Wed Aug 27 03:06:02 PDT 2008

d-bugmail at puremagic.com wrote:
> http://d.puremagic.com/issues/show_bug.cgi?id=2313
> 
> 
> 
> 
> 
> ------- Comment #4 from bugzilla at digitalmars.com  2008-08-27 01:05 -------
> Why is byte[] = byte[] slower than memcpy? The answer isn't very simple.
> Consider this program:
> 
> import std.c.string;
> 
> long timer()
> {
>     asm
>     {   naked                   ;
>         rdtsc                   ;
>         ret                     ;
>     }
> }
> 
> void test1(byte[] a, byte[] b)
> {
>     a[] = b[];
> }
> 
> void test2(byte[] a, byte[] b)
> {
>     memcpy(a.ptr, b.ptr, a.length);
> }
> 
> void main()
> {
>     for (int i = 4; i < 100_000_000; i *= 2)
>     {
>         auto a = new byte[i];
>         auto b = new byte[i];
> 
>         auto start = timer();
>         test1(a, b);
>         auto end = timer();
>         auto r1 = end - start;
> 
>         start = timer();
>         test2(a, b);
>         end = timer();
>         auto r2 = end - start;
> 
>         printf("i: %8d,\t[]=[]: %8lld,\tmemcpy: %8lld\n", i, r1, r2);
>     }
> }
> 
> Running this program produces:
> 
> i:        4,    []=[]:      144,        memcpy:      568
> i:        8,    []=[]:      144,        memcpy:      300
> i:       16,    []=[]:      172,        memcpy:      324
> i:       32,    []=[]:      204,        memcpy:      344
> i:       64,    []=[]:      288,        memcpy:      276
> i:      128,    []=[]:      288,        memcpy:      272
> i:      256,    []=[]:      352,        memcpy:      364
> i:      512,    []=[]:      372,        memcpy:      424
> i:     1024,    []=[]:      552,        memcpy:      564
> i:     2048,    []=[]:      684,        memcpy:     1384
> i:     4096,    []=[]:     1344,        memcpy:     1772
> i:     8192,    []=[]:     2900,        memcpy:     3216
> i:    16384,    []=[]:     5292,        memcpy:     5472
> i:    32768,    []=[]:    11496,        memcpy:    10388
> i:    65536,    []=[]:    29484,        memcpy:    27480
> i:   131072,    []=[]:   110464,        memcpy:    67784
> i:   262144,    []=[]:   655580,        memcpy:   562400
> i:   524288,    []=[]:  1204124,        memcpy:  1107256
> i:  1048576,    []=[]:  2364588,        memcpy:  2272552
> i:  2097152,    []=[]:  4516440,        memcpy:  4417764
> i:  4194304,    []=[]:  8996992,        memcpy:  8817176
> i:  8388608,    []=[]: 20223908,        memcpy: 17717748
> i: 16777216,    []=[]: 35774952,        memcpy: 36094652
> i: 33554432,    []=[]: 71008068,        memcpy: 71246896
> i: 67108864,    []=[]: 142982284,       memcpy: 145473300
> 
> There's not much of a consistent conclusion to be drawn from that.
Except, we can conclude that
(1) Walter's machine has a 64Kb L1 data cache.

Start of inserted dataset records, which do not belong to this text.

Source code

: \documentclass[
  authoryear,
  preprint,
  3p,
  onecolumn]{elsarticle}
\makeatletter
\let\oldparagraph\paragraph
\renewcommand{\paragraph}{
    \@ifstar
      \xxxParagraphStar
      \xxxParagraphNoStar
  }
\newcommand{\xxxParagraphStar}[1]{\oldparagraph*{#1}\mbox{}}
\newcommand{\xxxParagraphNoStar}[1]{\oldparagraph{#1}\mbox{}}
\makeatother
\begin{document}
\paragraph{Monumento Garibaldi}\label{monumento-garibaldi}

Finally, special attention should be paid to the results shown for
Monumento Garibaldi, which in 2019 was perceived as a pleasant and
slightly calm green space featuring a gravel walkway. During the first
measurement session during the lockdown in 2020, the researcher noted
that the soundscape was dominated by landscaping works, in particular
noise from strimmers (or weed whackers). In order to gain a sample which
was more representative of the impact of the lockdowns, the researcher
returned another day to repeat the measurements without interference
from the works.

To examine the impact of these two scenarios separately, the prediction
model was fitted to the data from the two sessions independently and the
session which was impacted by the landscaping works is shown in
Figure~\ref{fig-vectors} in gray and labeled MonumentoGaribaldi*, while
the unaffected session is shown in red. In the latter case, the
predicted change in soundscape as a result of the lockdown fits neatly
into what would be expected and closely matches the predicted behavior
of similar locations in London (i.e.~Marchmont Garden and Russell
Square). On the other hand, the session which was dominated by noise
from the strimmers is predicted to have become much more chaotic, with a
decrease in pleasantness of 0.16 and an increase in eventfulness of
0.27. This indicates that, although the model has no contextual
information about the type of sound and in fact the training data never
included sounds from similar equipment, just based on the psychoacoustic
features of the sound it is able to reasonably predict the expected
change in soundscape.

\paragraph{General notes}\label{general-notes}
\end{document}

The penalty for a cache 
miss is 1.5 clocks. It's probably an AMD CPU. Judging by the timing, it 
looks like a K8 (Hammer) <g>
(2) neither a[] = b[], nor memcpy(), attempt to optimise for cache 
misses. Both look like rep movsd; to me.

BTW,
(3) rtdsc doesn't serialise, so the counts for low numbers are pretty 
much garbage. You need to stick a mov EAX, 0; cpuid; in there.
(4) cache effects are giving memcpy a big advantage. If you swap the 
order of test1 and test2, you'll probably find the order reverses.

There's potential to do something about (2). Not easy though.